Pantoprazole was the most common PPI responsible for the development of AKI in the current study but this could be because 82% of the study population had been prescribed pantoprazole, as opposed to the other PPIs. A study by Sampathkumar K et al., also showed that pantoprazole was the most commonly implicated PPI [18]. However, there are several reports available, which report AKI with other PPIs [19-23]. AKI is now considered as a class effect of PPIs [24]. The dosage and duration of PPI therapy did not play a significant role in the development of AKI. Similar results were observed in previous studies as well [16].

The duration of PPI therapy preceding the development of AKI varied from 7 to 21 days in the current study. The available literature shows a varied range, from one week to three months [18,25].

The exact mechanism behind this adverse effect is unclear. Several hypotheses have been put forward. The AIN seen with PPIs is probably the result of an immune response to the exogenously administered drug. Activation and expression of nuclear factor kappa B have been implicated in the pathogenesis [26].

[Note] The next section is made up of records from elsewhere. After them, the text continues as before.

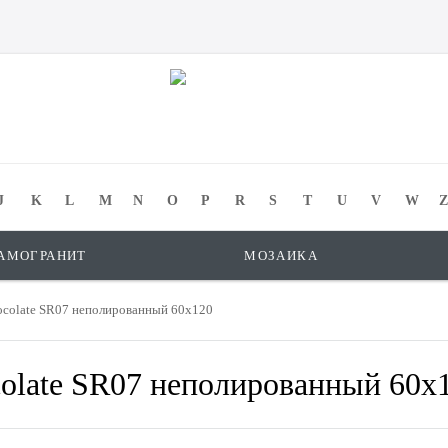
J
K
L
M
N
O
P
R
S
T
U
V
W
Z
АМОГРАНИТ
МОЗАИКА
ocolate SR07 неполированный 60x120
olate SR07 неполированный 60x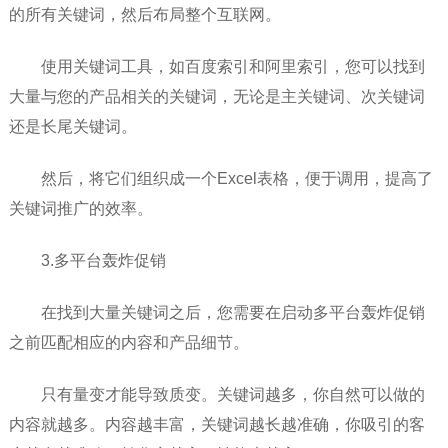
的所有关键词，然后布局整个互联网。
使用关键词工具，如百度索引和阿里索引，您可以找到
大量与您的产品相关的关键词，无论是主关键词、次关键词
还是长尾关键词。
然后，将它们组织成一个Excel表格，便于调用，提高了
关键词推广的效率。
3.多平台轰炸促销
在找到大量关键词之后，您需要在启动多平台轰炸促销
之前匹配相应的内容和产品细节。
只有量变才能导致质变。关键词越多，你自然可以做的
内容就越多。内容越丰富，关键词越长越准确，你吸引的客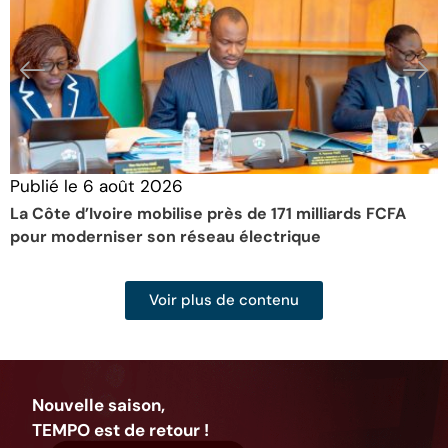
Publié le
6 août 2026
P
La Côte d’Ivoire mobilise près de 171 milliards FCFA
L
pour moderniser son réseau électrique
d
Voir plus de contenu
Nouvelle saison,
TEMPO est de retour !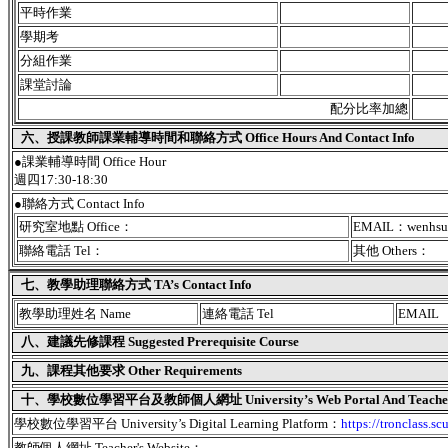
平時作業
學期考
分組作業
課堂討論
配分比率加總
六、授課教師課業輔導時間和聯絡方式 Office Hours And Contact Info
●課業輔導時間 Office Hour
週四17:30-18:30
●聯絡方式 Contact Info
研究室地點 Office：
EMAIL：wenhsuan
聯絡電話 Tel：
其他 Others：
七、教學助理聯絡方式 TA’s Contact Info
教學助理姓名 Name
連絡電話 Tel
EMAIL
八、建議先修課程 Suggested Prerequisite Course
九、課程其他要求 Other Requirements
十、學校數位學習平台及教師個人網址 University’s Web Portal And Teacher's
學校數位學習平台 University’s Digital Learning Platform：
https://tronclass.sc
教師個人網址 Teacher's Website：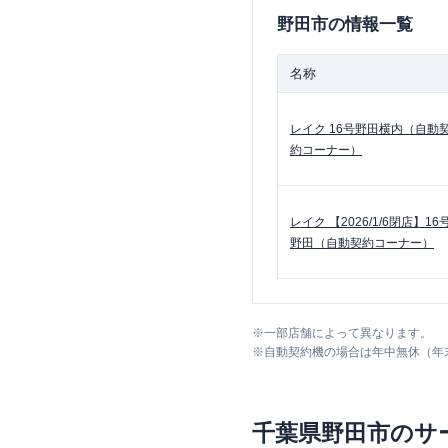
野田市
の情報一覧
名称
レイク
16号野田横内（自動
約コーナー）
レイク
【2026/1/6閉店】16
野田（自動契約コーナー）
※
一部店舗によって異なります。
※
自動契約機の場合は年中無休（年
千葉県
野田市
のサ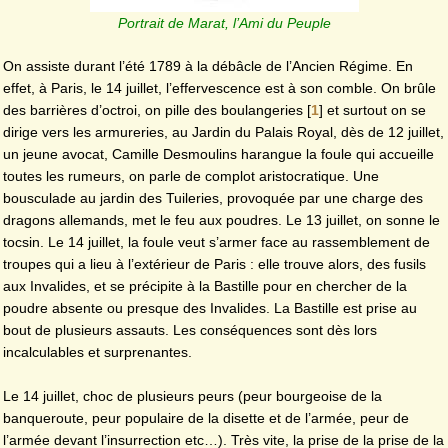
Portrait de Marat, l’Ami du Peuple
On assiste durant l’été 1789 à la débâcle de l’Ancien Régime. En
effet, à Paris, le 14 juillet, l’effervescence est à son comble. On brûle
des barrières d’octroi, on pille des boulangeries
[
1
]
et surtout on se
dirige vers les armureries, au Jardin du Palais Royal, dès de 12 juillet,
un jeune avocat, Camille Desmoulins harangue la foule qui accueille
toutes les rumeurs, on parle de complot aristocratique. Une
bousculade au jardin des Tuileries, provoquée par une charge des
dragons allemands, met le feu aux poudres. Le 13 juillet, on sonne le
tocsin. Le 14 juillet, la foule veut s’armer face au rassemblement de
troupes qui a lieu à l’extérieur de Paris : elle trouve alors, des fusils
aux Invalides, et se précipite à la Bastille pour en chercher de la
poudre absente ou presque des Invalides. La Bastille est prise au
bout de plusieurs assauts. Les conséquences sont dès lors
incalculables et surprenantes.
Le 14 juillet, choc de plusieurs peurs (peur bourgeoise de la
banqueroute, peur populaire de la disette et de l’armée, peur de
l’armée devant l’insurrection etc…). Très vite, la prise de la prise de la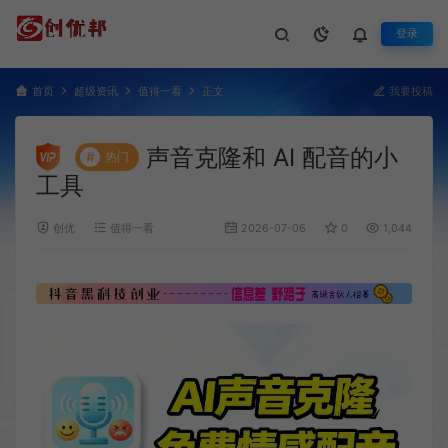
登录
首页
超级资讯
值得一看
正文
我要投稿
声音克隆和 AI 配音的小
#
热门
工具
创优
值得一看
2026-07-06
0
1,044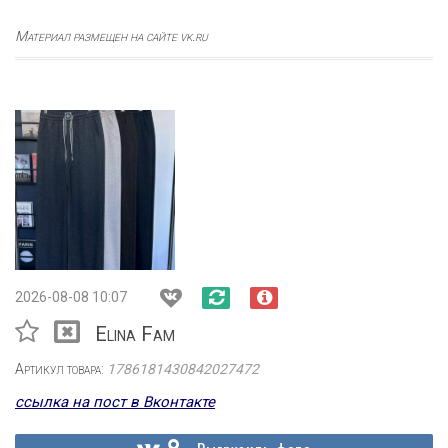
Материал размещен на сайте vk.ru
2026-08-08 10:07
Elina Fam
Артикул товара:
1786181430842027472
ссылка на пост в Вконтакте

Also, it has been postulated that AKI could be secondary to oxidative stress, which could be identified with the use of biomarkers like vanin-1. Urinary vanin-1 levels could pose as a prospective biomarker to detect AKI [27].

Further, the hypomagnesemic component associated with the use of PPIs could be another reason for development of AKI and CKD, especially in the older population [28].

Limitation

The current study was performed in a retrospective manner. Hence, case files that did not have the required lab investigation reports were excluded, which reduced the sample size of the study. Only cases who were on PPI treatment for gastritis, oesophagitis and duodenitis were considered for the study. Pantoprazole was the most commonly prescribed PPI in our hospital, which could have created a bias in the form of increased incidence of AKI with the usage of pantoprazole.

Conclusion

Although PPIs are being prescribed routinely for both treatment and for prophylaxis, they are not entirely safe. The adverse effect on the patients’ renal profile should always be kept in mind by the physicians. Patients who are at higher risk of developing renal failure should be even closely monitored. Further studies are required in the Indian population with larger sample size, to know the exact impact of PPIs on the renal profile, and also to assess the causality of AKI in such patient populations.